### Directions
Nothing below is to be printed except the lines between the line holding "few: Star Wars" and the line holding "What Is a Sales", inclusive, each exactly as it appears.

BEGIN Data for this task

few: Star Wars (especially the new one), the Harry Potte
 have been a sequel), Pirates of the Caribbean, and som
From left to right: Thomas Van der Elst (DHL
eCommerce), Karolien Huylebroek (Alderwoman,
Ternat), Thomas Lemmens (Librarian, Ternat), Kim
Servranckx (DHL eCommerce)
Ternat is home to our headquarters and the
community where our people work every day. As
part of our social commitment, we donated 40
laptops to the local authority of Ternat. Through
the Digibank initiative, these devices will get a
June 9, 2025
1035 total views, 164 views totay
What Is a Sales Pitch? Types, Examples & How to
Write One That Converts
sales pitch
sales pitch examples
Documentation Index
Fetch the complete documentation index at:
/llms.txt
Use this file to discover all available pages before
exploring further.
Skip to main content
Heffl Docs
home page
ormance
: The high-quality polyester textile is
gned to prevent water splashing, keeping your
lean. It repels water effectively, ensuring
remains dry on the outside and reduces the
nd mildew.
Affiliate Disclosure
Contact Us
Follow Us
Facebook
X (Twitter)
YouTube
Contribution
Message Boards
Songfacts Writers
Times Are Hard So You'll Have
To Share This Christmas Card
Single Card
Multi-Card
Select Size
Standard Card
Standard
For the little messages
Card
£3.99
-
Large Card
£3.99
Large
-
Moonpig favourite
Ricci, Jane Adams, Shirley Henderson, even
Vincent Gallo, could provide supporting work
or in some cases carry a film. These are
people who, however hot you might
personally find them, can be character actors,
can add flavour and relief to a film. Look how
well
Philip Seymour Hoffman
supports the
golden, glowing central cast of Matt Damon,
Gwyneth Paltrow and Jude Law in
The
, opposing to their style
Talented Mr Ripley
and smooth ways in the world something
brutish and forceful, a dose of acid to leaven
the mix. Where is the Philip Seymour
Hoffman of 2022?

END Data for this task
BEGIN Data for this task

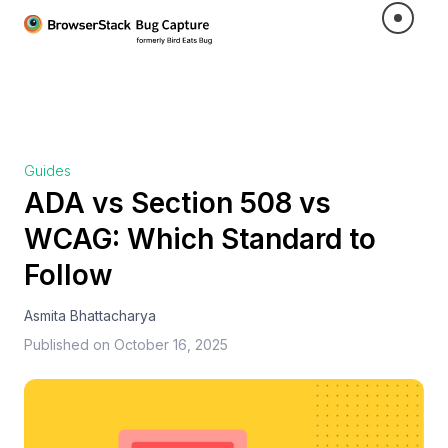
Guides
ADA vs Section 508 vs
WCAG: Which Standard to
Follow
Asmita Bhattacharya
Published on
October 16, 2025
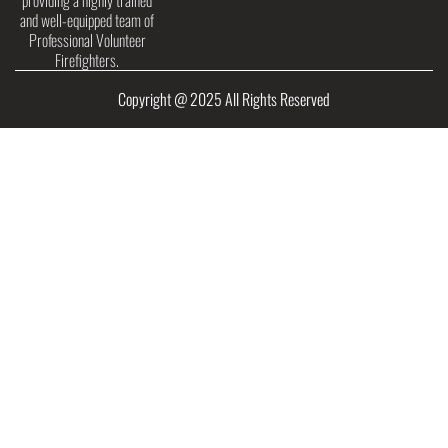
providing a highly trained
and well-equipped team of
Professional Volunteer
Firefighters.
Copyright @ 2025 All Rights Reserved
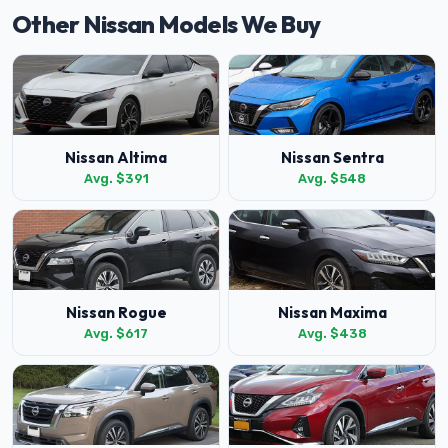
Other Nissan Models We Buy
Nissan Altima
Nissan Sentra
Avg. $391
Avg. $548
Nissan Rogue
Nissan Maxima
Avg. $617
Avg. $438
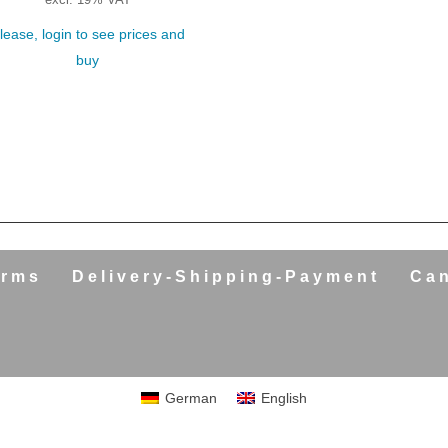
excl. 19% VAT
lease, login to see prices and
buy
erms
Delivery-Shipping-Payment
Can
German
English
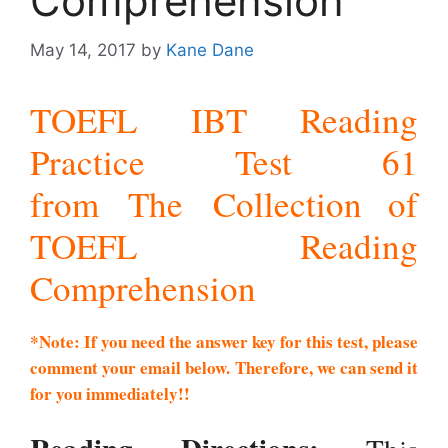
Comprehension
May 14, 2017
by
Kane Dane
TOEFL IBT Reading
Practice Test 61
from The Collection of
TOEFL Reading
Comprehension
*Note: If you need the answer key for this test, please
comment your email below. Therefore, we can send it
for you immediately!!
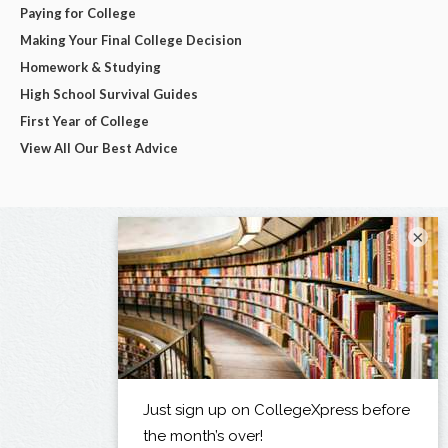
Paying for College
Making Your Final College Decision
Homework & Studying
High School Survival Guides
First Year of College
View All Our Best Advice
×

END Data for this task

### Response below
few: Star Wars (especially the new one), the Harry Potte
 have been a sequel), Pirates of the Caribbean, and som
From left to right: Thomas Van der Elst (DHL
eCommerce), Karolien Huylebroek (Alderwoman,
Ternat), Thomas Lemmens (Librarian, Ternat), Kim
Servranckx (DHL eCommerce)
Ternat is home to our headquarters and the
community where our people work every day. As
part of our social commitment, we donated 40
laptops to the local authority of Ternat. Through
the Digibank initiative, these devices will get a
June 9, 2025
1035 total views, 164 views totay
What Is a Sales Pitch? Types, Examples & How to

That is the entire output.